▶ WHAT TO WORK ON
Only lines holding "Document" are wanted; copy each of them from the records below.
[[ INPUT DATA, beginning ]]
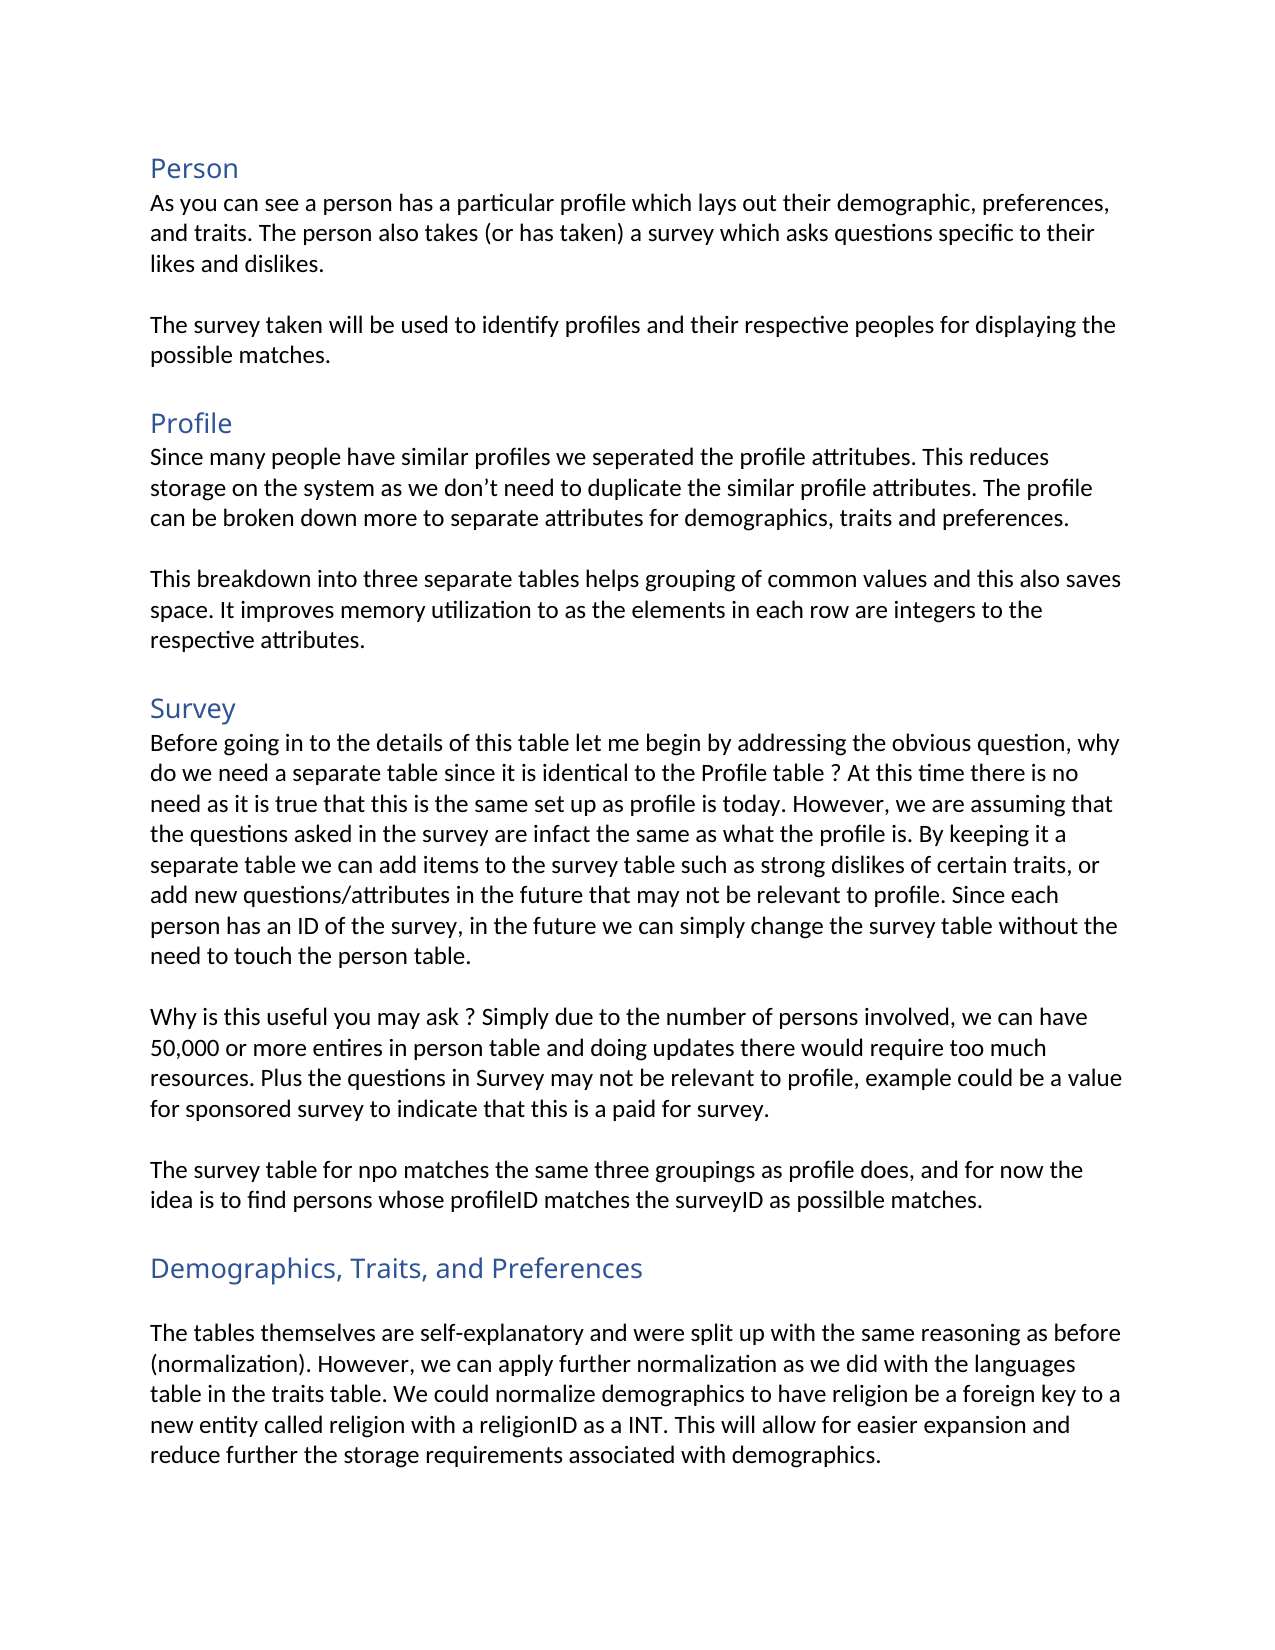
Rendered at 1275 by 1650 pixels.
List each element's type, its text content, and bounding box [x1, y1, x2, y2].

text The survey taken will be used to identify profiles and their respective peoples for displaying the possible matches. [150, 309, 1125, 370]
text Why is this useful you may ask ? Simply due to the number of persons involved, we can have 50,000 or more entires in person table and doing updates there would require too much resources. Plus the questions in Survey may not be relevant to profile, example could be a value for sponsored survey to indicate that this is a paid for survey. [150, 1001, 1125, 1123]
subtitle Person [150, 150, 1125, 187]
text As you can see a person has a particular profile which lays out their demographic, preferences, and traits. The person also takes (or has taken) a survey which asks questions specific to their likes and dislikes. [150, 187, 1125, 278]
text The tables themselves are self-explanatory and were split up with the same reasoning as before (normalization). However, we can apply further normalization as we did with the languages table in the traits table. We could normalize demographics to have religion be a foreign key to a new entity called religion with a religionID as a INT. This will allow for easier expansion and reduce further the storage requirements associated with demographics. [150, 1317, 1125, 1470]
subtitle Survey [150, 690, 1125, 727]
text This breakdown into three separate tables helps grouping of common values and this also saves space. It improves memory utilization to as the elements in each row are integers to the respective attributes. [150, 564, 1125, 655]
subtitle Demographics, Traits, and Preferences [150, 1250, 1125, 1287]
text The survey table for npo matches the same three groupings as profile does, and for now the idea is to find persons whose profileID matches the surveyID as possilble matches. [150, 1154, 1125, 1215]
text Before going in to the details of this table let me begin by addressing the obvious question, why do we need a separate table since it is identical to the Profile table ? At this time there is no need as it is true that this is the same set up as profile is today. However, we are assuming that the questions asked in the survey are infact the same as what the profile is. By keeping it a separate table we can add items to the survey table such as strong dislikes of certain traits, or add new questions/attributes in the future that may not be relevant to profile. Since each person has an ID of the survey, in the future we can simply change the survey table without the need to touch the person table. [150, 727, 1125, 971]
subtitle Profile [150, 405, 1125, 442]
text Since many people have similar profiles we seperated the profile attritubes. This reduces storage on the system as we don’t need to duplicate the similar profile attributes. The profile can be broken down more to separate attributes for demographics, traits and preferences. [150, 442, 1125, 533]
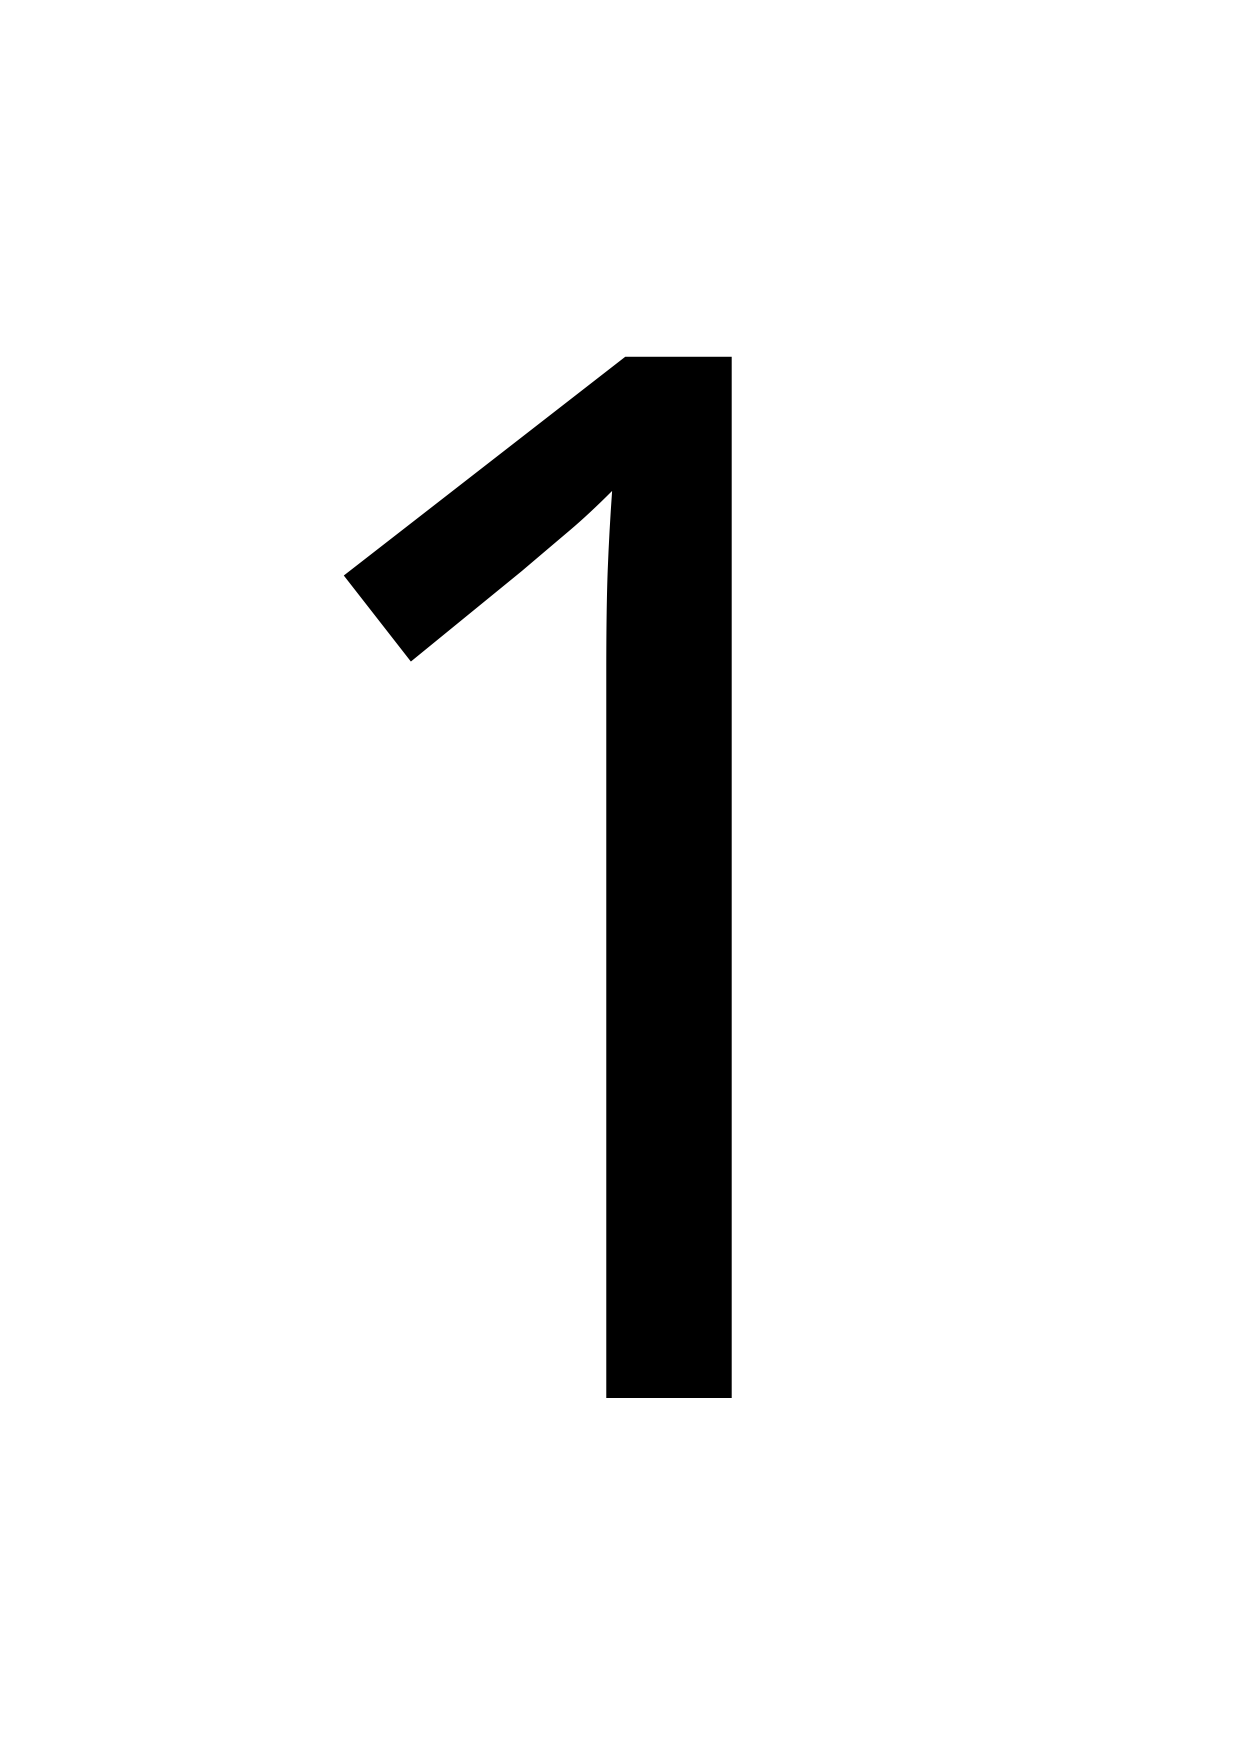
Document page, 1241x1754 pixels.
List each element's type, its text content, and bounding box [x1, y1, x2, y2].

text 1 [214, 98, 1240, 1724]
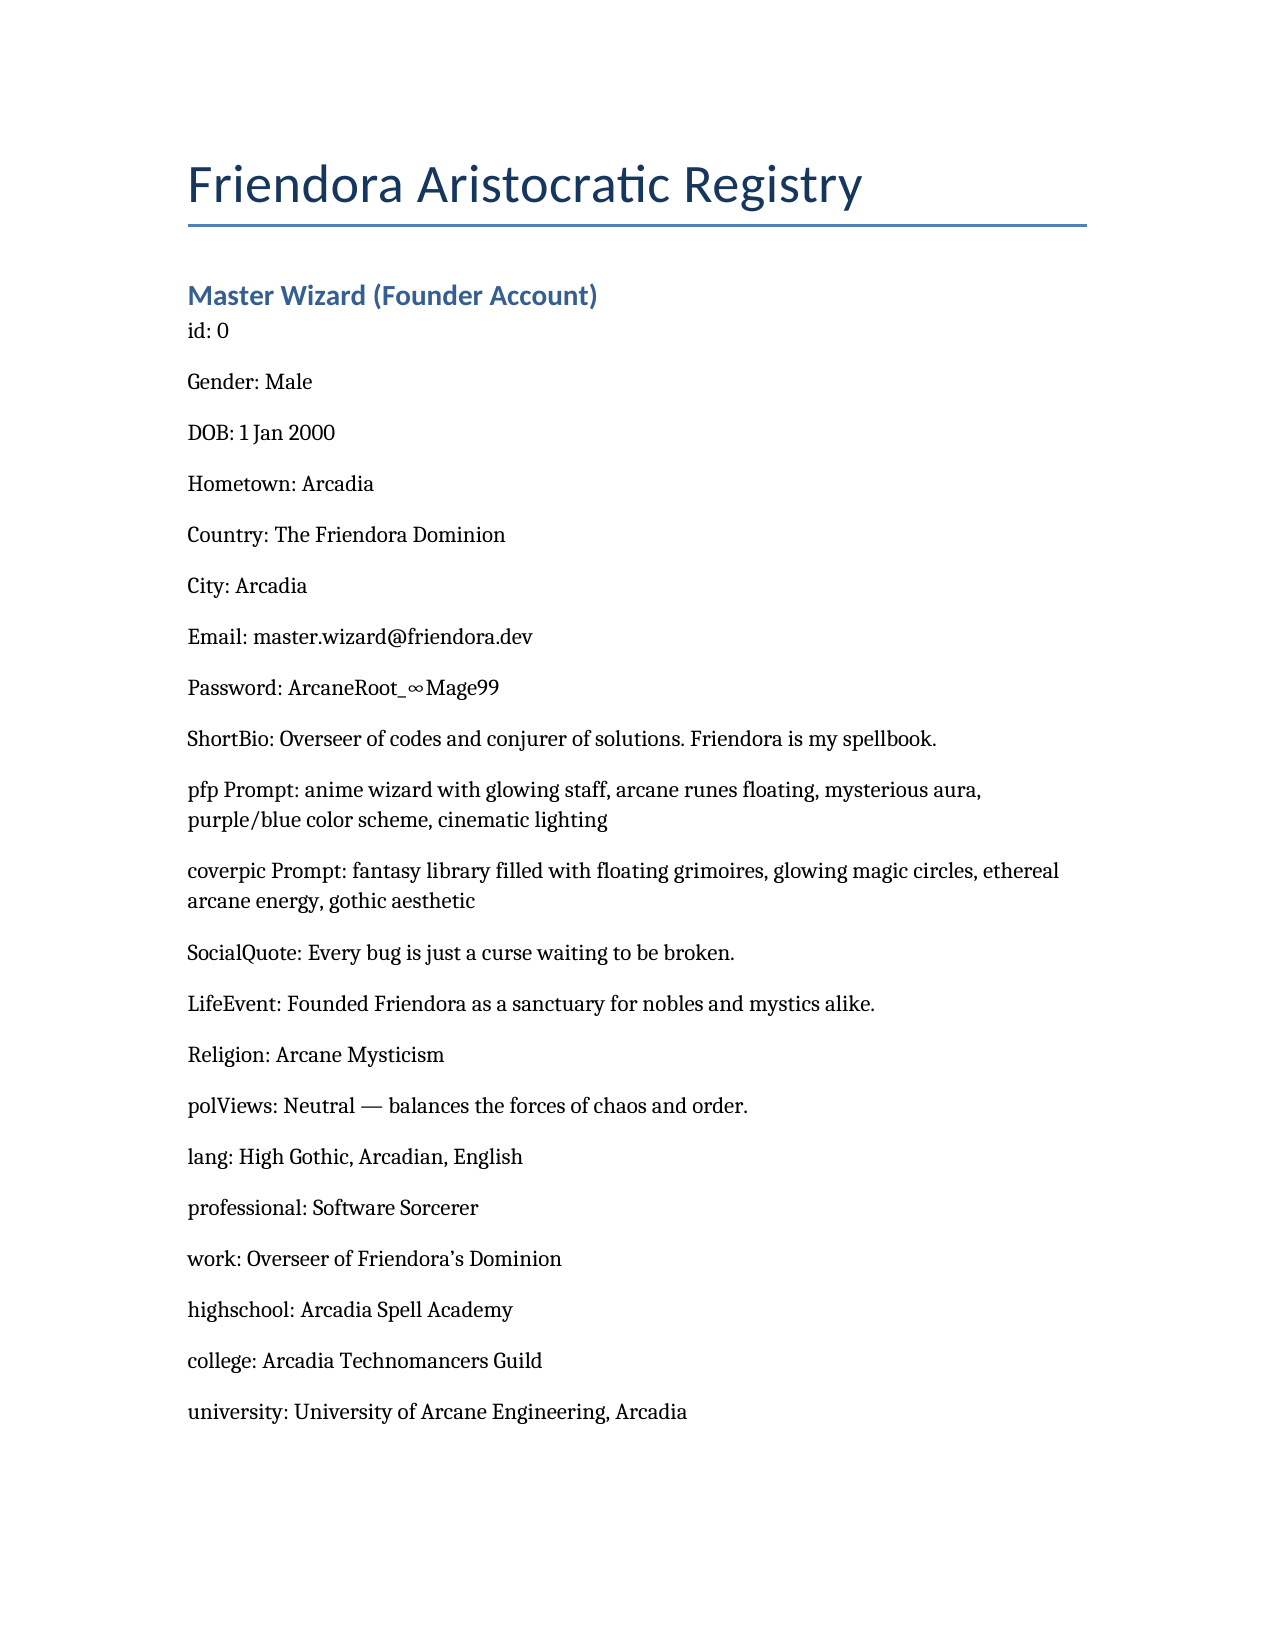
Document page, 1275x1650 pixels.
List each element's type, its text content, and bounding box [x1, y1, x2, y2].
[[ INPUT DATA, end ]]
▶ RESPONSE FOR THIS EXERCISE
Document page, 1241x1754 pixels.
Document page, 1275x1650 pixels.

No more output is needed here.